Es gab auch keine Norm für diese Tage der schrittweisen Besetzung Deutschlands. Es war noch kein Zustand des Friedens, noch hatte die Wehrmacht nicht kapituliert, kein Waffenstillstandsvertrag ebnete den Übergang zum Frieden. Den bedingungslosen Frieden gab es erst am 8. Mai. Bis dahin war der Alltag in Waldenbuch ein sehr riskantes Unternehmen. Doch das Chaos schuf sein Gegenteil aus sich selbst heraus. Die Ordnung ließ sich nicht unterdrücken. Die Abmachungen der Alliierten untereinander und die ersten Entscheidungen der Militärregierung  griffen schließlich. Auch die Sieger hatten erkannt, dass der Alltag im besiegten Deutschland der Ordnung bedurfte. So erwuchs schon in diesen leidvollen Tagen der ersten Konfrontation das Bedürfnis eine Verwaltung zu organisieren, was auch bedeutete, dass die als Gefahr empfundenen Marokkaner in eine Disziplin eingebunden wurden, die Übergriffe auf die Zivilbevölkerung verhinderten.

========================

▶ **ARBEITSAUFTRAG 1**: Gib bitte aus den Einträgen die Zeilen von der Zeile mit „Seen from directly overhead, the pumpkin“ bis zur Zeile mit „Answer: front-right“ noch einmal wieder und tausche darin „black squirrel“ gegen „red squirrel“ aus. Alles andere bleibt unverändert.

[Gespeicherte Einträge]

========================

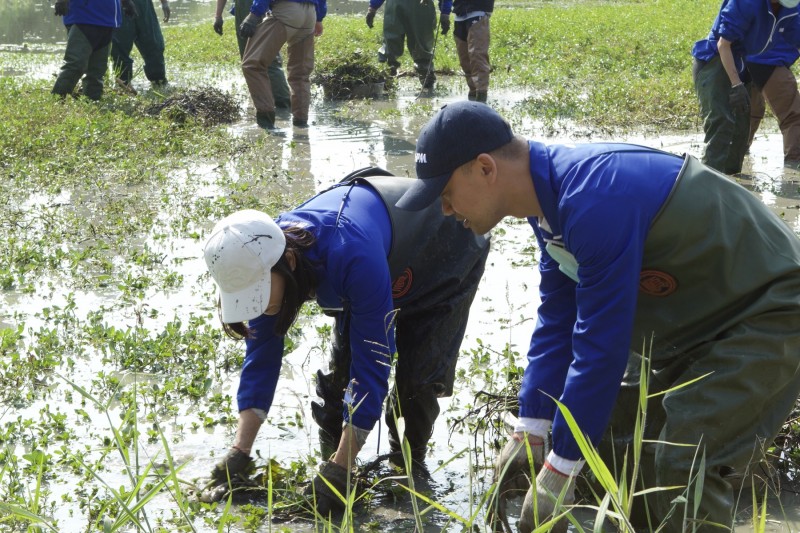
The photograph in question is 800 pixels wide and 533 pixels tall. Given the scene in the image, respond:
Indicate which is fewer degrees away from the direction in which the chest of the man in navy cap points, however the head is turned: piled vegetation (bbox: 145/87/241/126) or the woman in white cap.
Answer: the woman in white cap

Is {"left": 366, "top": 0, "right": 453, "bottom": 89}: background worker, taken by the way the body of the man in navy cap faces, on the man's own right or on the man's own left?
on the man's own right

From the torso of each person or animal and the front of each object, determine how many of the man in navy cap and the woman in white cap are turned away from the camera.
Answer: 0

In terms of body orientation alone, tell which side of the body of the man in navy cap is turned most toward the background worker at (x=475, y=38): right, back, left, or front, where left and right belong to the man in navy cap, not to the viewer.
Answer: right

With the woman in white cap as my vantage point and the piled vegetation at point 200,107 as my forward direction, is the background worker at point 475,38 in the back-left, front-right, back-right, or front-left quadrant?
front-right

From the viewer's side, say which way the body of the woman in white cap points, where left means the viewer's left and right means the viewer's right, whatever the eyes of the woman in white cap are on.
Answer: facing the viewer and to the left of the viewer

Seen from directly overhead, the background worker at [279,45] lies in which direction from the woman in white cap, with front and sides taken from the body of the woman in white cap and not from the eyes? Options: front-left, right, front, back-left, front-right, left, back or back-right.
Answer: back-right

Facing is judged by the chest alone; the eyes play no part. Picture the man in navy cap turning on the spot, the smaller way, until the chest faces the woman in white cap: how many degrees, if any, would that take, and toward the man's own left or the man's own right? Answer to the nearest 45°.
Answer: approximately 45° to the man's own right

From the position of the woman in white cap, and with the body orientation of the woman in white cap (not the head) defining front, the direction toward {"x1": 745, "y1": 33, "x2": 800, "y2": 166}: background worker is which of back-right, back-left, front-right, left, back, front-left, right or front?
back

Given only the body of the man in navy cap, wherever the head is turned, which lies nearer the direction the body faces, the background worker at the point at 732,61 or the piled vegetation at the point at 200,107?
the piled vegetation

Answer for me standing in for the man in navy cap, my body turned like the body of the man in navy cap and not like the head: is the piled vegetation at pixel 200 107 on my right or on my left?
on my right

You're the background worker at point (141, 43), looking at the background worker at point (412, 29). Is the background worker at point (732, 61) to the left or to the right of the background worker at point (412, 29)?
right

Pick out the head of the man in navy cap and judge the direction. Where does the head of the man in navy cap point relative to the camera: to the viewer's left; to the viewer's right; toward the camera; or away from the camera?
to the viewer's left

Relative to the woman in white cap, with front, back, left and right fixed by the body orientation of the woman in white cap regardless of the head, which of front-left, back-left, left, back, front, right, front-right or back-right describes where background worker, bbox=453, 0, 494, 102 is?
back-right

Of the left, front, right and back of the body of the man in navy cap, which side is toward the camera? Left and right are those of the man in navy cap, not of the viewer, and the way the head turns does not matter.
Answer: left
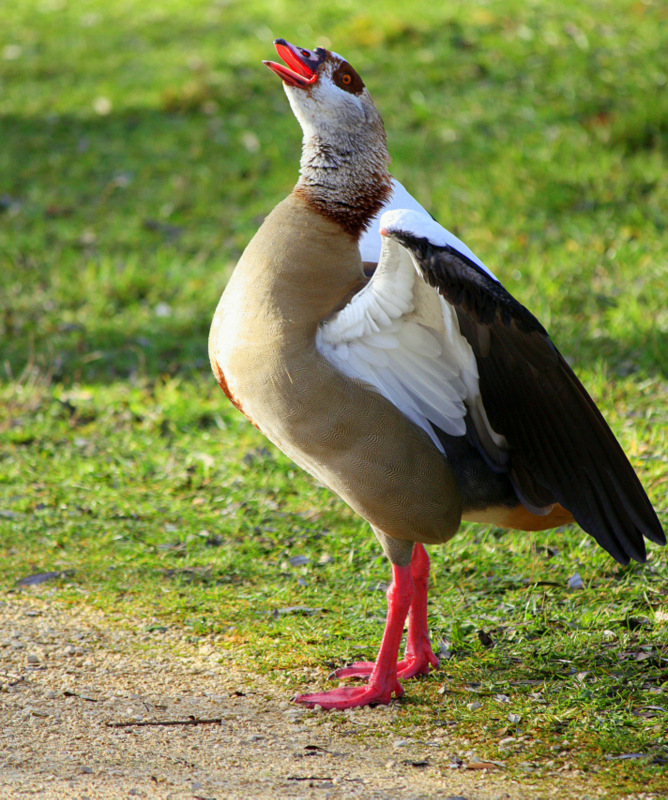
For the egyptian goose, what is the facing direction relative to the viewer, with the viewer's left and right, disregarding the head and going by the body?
facing to the left of the viewer
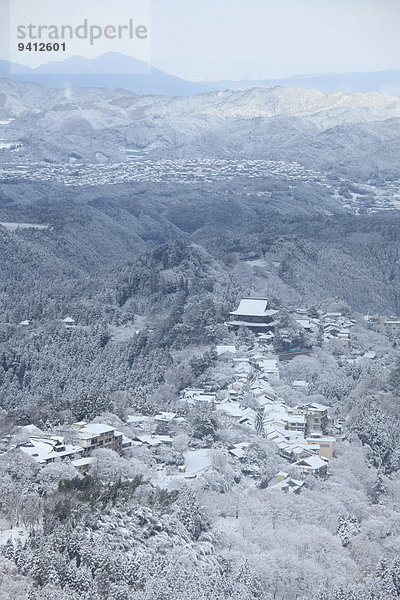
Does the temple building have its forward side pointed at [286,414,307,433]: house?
yes

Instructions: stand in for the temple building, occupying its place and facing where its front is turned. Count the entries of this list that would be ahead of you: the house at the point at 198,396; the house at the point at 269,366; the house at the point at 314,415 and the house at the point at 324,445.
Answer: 4

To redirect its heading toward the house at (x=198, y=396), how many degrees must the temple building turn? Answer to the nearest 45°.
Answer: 0° — it already faces it

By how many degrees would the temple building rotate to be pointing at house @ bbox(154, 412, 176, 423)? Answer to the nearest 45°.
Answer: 0° — it already faces it

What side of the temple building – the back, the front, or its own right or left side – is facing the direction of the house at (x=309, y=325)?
left

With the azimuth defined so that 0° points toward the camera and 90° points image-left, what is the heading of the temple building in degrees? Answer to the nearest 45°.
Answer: approximately 0°

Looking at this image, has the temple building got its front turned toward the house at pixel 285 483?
yes

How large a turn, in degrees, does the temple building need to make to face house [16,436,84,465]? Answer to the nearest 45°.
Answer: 0° — it already faces it

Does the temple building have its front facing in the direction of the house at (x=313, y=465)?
yes

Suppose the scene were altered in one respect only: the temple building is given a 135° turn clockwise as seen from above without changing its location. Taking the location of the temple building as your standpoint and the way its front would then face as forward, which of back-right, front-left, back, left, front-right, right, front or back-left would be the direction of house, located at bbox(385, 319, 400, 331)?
right

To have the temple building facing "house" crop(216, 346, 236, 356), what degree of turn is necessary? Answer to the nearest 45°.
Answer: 0° — it already faces it

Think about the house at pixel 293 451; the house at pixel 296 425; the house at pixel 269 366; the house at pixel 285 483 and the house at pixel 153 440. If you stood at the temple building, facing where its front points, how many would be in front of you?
5

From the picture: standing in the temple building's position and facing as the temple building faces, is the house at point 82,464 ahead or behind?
ahead

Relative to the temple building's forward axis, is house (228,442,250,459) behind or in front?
in front
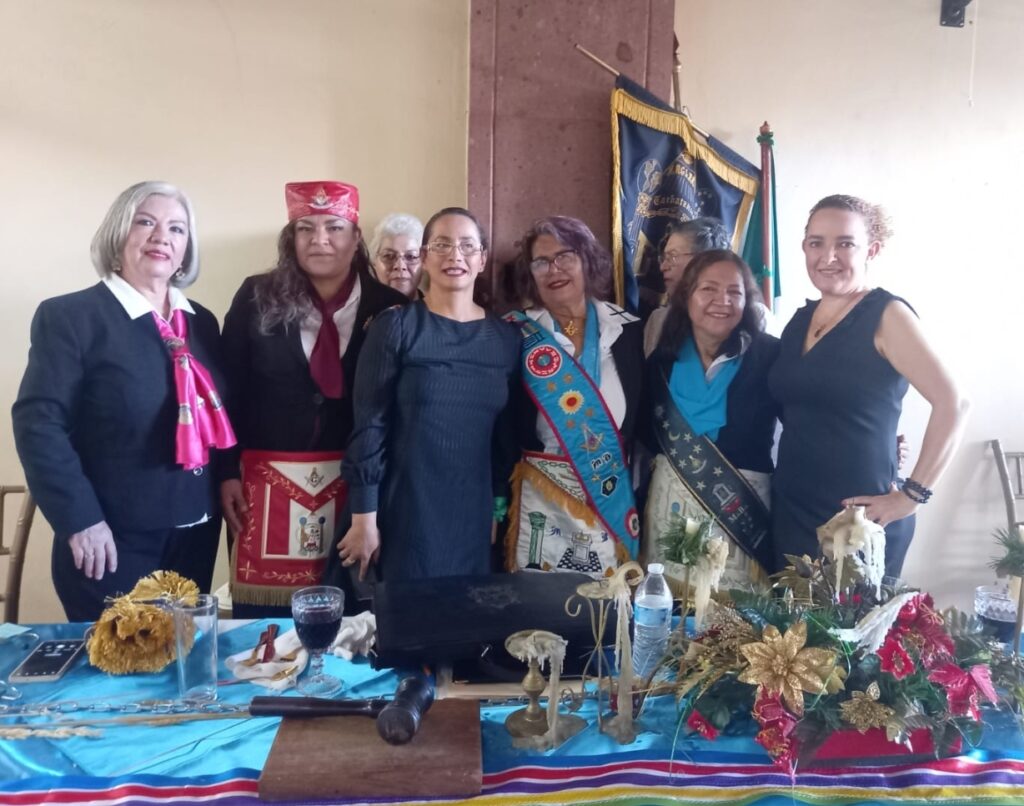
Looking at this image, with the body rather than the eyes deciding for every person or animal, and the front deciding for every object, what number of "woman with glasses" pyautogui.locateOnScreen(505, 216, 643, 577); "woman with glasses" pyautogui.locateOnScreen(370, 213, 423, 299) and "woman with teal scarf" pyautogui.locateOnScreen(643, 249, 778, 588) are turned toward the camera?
3

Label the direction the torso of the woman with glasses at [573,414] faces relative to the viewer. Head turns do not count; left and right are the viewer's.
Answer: facing the viewer

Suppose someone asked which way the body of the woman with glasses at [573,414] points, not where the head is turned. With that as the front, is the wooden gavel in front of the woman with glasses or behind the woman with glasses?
in front

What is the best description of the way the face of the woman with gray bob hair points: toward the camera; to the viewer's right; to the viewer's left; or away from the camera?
toward the camera

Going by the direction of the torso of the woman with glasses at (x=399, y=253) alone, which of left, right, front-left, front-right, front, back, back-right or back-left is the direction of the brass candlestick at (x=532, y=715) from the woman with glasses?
front

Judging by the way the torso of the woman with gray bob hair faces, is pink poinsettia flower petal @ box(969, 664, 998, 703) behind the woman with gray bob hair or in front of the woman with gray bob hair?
in front

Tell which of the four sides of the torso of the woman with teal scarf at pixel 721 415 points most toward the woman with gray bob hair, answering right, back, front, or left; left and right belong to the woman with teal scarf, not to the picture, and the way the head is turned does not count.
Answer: right

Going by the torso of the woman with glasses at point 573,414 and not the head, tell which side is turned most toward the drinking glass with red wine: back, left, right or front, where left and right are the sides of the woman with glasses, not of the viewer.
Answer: front

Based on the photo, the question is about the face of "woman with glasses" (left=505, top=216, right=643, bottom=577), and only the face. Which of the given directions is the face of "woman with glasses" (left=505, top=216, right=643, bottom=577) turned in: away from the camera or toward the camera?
toward the camera

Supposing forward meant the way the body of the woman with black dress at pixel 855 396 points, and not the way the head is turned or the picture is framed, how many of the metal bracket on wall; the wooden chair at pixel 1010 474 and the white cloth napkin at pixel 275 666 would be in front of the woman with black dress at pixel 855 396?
1

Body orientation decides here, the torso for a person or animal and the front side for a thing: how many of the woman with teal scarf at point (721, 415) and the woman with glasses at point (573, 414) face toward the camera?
2

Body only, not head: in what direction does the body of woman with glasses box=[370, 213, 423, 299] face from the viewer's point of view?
toward the camera

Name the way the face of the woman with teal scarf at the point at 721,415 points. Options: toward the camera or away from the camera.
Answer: toward the camera

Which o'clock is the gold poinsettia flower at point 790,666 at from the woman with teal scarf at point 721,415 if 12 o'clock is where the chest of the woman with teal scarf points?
The gold poinsettia flower is roughly at 12 o'clock from the woman with teal scarf.

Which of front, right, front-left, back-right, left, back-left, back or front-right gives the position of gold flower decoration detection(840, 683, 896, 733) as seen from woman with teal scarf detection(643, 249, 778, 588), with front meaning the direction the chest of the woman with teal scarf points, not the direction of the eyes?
front
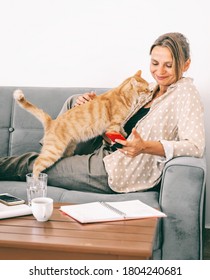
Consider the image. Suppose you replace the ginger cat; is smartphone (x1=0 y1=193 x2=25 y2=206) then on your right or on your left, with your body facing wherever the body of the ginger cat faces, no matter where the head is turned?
on your right

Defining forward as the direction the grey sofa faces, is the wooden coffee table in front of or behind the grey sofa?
in front

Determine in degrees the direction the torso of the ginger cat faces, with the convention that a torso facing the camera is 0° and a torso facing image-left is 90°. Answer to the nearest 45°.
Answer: approximately 270°

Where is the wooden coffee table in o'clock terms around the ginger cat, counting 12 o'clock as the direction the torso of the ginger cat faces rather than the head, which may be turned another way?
The wooden coffee table is roughly at 3 o'clock from the ginger cat.

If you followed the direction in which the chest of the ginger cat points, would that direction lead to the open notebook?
no

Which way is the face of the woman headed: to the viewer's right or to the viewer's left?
to the viewer's left

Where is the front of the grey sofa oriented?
toward the camera

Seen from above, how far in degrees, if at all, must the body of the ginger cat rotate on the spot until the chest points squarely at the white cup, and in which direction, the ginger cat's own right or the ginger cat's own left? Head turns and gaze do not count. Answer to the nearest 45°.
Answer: approximately 90° to the ginger cat's own right

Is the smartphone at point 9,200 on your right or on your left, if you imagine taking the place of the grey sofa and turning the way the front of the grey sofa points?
on your right
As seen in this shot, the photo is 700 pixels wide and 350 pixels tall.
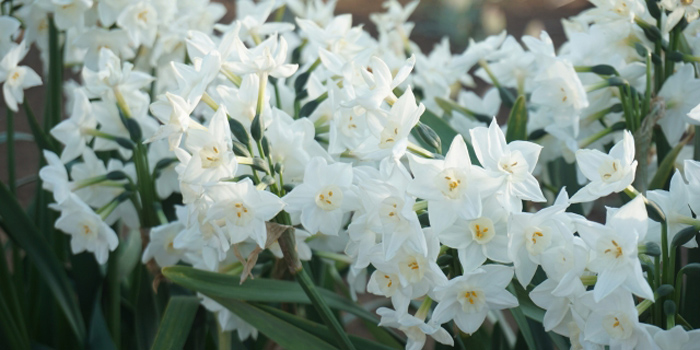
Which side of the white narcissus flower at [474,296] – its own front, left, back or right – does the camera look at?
front

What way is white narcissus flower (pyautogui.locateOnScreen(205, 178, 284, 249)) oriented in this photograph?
toward the camera

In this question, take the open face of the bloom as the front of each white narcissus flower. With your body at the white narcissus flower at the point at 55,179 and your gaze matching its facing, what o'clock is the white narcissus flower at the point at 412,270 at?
the white narcissus flower at the point at 412,270 is roughly at 8 o'clock from the white narcissus flower at the point at 55,179.

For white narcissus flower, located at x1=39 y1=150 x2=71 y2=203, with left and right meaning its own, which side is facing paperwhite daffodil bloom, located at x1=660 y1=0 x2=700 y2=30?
back

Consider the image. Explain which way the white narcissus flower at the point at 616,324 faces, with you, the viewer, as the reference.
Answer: facing the viewer
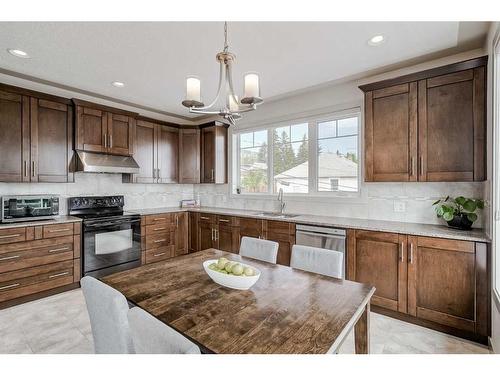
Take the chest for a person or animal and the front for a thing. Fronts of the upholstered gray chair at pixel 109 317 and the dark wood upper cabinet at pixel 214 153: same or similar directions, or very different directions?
very different directions

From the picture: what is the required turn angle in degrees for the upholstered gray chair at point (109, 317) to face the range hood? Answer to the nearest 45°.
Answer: approximately 45° to its left

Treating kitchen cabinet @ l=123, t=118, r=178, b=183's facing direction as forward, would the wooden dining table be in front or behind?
in front

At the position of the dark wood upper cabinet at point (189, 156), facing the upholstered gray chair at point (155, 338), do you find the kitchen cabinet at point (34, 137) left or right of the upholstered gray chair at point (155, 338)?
right

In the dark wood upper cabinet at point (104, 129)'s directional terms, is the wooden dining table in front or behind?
in front

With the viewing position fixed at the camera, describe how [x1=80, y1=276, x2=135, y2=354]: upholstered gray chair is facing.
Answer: facing away from the viewer and to the right of the viewer

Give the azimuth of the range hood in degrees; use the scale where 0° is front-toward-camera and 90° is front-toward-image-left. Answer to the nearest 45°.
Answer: approximately 315°

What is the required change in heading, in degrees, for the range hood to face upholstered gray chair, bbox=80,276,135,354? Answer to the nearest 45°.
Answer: approximately 45° to its right

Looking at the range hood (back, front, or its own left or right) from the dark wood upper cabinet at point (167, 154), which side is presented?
left
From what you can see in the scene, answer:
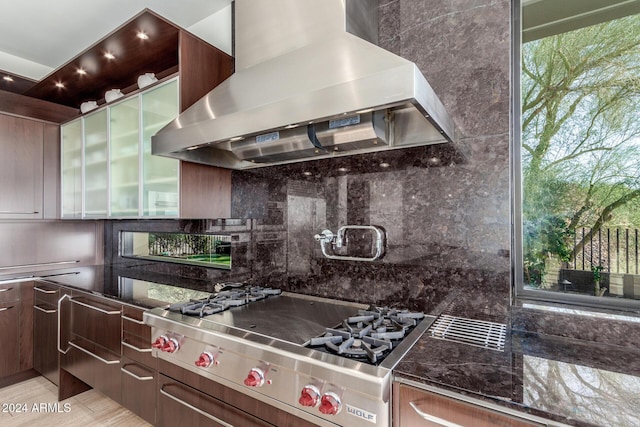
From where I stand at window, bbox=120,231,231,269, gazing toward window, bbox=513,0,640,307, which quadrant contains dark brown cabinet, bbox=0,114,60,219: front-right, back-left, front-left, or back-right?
back-right

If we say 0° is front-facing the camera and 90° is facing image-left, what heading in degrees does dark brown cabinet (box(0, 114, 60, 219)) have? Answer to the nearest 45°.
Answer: approximately 315°

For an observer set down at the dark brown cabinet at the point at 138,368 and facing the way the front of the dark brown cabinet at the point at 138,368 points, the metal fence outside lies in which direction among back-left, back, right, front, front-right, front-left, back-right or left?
left

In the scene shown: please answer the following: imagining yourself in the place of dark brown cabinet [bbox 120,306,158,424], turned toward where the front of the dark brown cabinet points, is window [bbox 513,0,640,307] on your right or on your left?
on your left

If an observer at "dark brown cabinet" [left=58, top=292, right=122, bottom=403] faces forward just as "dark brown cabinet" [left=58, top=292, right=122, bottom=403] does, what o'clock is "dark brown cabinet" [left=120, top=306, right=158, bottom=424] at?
"dark brown cabinet" [left=120, top=306, right=158, bottom=424] is roughly at 10 o'clock from "dark brown cabinet" [left=58, top=292, right=122, bottom=403].

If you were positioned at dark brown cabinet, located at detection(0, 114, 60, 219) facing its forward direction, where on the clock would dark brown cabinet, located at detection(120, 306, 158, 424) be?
dark brown cabinet, located at detection(120, 306, 158, 424) is roughly at 1 o'clock from dark brown cabinet, located at detection(0, 114, 60, 219).

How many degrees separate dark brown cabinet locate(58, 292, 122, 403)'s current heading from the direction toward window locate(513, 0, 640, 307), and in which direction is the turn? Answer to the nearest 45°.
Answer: approximately 90° to its left

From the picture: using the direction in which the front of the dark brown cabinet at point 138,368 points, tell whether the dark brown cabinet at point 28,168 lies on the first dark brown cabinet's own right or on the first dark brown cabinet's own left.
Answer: on the first dark brown cabinet's own right
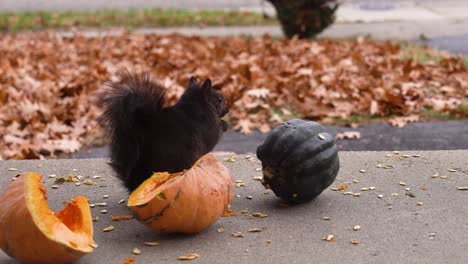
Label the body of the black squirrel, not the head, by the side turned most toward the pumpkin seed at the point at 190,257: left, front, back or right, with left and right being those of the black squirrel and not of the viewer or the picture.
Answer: right

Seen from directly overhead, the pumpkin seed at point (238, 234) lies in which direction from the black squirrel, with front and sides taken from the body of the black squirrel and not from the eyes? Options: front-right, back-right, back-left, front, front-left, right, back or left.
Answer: front-right

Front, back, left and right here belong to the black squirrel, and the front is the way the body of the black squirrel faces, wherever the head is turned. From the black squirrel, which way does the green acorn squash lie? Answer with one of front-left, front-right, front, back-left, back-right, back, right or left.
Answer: front

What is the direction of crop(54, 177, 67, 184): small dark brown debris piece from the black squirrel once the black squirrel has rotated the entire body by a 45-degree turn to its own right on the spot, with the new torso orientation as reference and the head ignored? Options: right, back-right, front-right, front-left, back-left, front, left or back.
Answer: back

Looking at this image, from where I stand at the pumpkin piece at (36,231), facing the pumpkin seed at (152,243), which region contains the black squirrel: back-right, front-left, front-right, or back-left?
front-left

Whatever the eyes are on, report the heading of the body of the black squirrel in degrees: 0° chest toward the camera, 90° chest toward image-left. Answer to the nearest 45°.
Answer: approximately 270°

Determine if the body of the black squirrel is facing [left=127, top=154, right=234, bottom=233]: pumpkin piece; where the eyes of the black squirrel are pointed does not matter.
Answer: no

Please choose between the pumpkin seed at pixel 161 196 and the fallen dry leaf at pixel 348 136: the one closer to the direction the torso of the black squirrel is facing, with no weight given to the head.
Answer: the fallen dry leaf

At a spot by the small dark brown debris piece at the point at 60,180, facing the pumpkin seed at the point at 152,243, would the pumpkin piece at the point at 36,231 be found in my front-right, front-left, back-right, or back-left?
front-right

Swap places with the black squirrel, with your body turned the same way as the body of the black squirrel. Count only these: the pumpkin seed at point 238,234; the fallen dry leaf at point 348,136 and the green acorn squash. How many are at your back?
0

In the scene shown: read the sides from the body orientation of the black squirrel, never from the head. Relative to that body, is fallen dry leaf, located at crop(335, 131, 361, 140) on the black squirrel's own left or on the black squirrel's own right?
on the black squirrel's own left
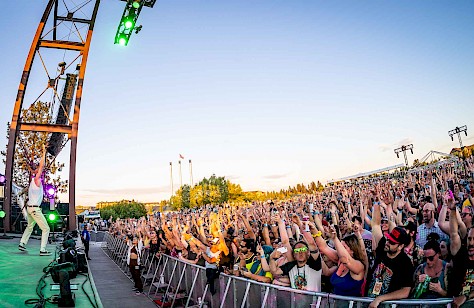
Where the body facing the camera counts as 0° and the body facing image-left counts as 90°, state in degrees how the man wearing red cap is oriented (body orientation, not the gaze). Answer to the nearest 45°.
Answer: approximately 45°

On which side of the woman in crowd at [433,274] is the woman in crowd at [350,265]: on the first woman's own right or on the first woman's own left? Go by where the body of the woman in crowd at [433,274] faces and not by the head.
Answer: on the first woman's own right
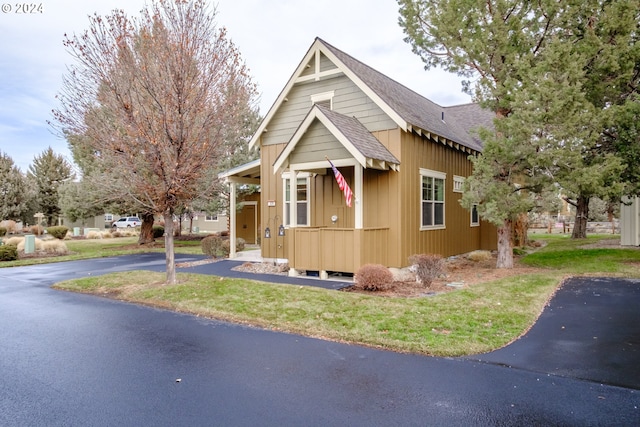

========================

▶ **ARBEITSAUFTRAG 2**:
Stimmen die folgenden Aussagen mit dem Dokumenttext überein? Beantworte jede mit Ja oder Nein und zitiere die entscheidenden Worte wörtlich.
(a) Der bedingungslose Frieden kam erst am 8. Mai.
(b) Ein Waffenstillstandsvertrag ebnete den Übergang zum Frieden.
(c) Auch die Sieger erkannten, dass der Alltag im besiegten Deutschland Ordnung brauchte.

▶ **ÜBUNGSERGEBNIS 1**:
Seen from directly overhead, the pumpkin seed at point (238, 234) lies in which direction from the red squirrel, with front and sides taken from the body of the red squirrel and not from the eyes? Options: front-right, back-right, back-left, front, front-left, right, back or left.
Answer: front-right

▶ **ÜBUNGSERGEBNIS 2**:
(a) Ja: „Den bedingungslosen Frieden gab es erst am 8. Mai.“
(b) Nein: „kein Waffenstillstandsvertrag ebnete den Übergang zum Frieden.“
(c) Ja: „Auch die Sieger hatten erkannt, dass der Alltag im besiegten Deutschland der Ordnung bedurfte.“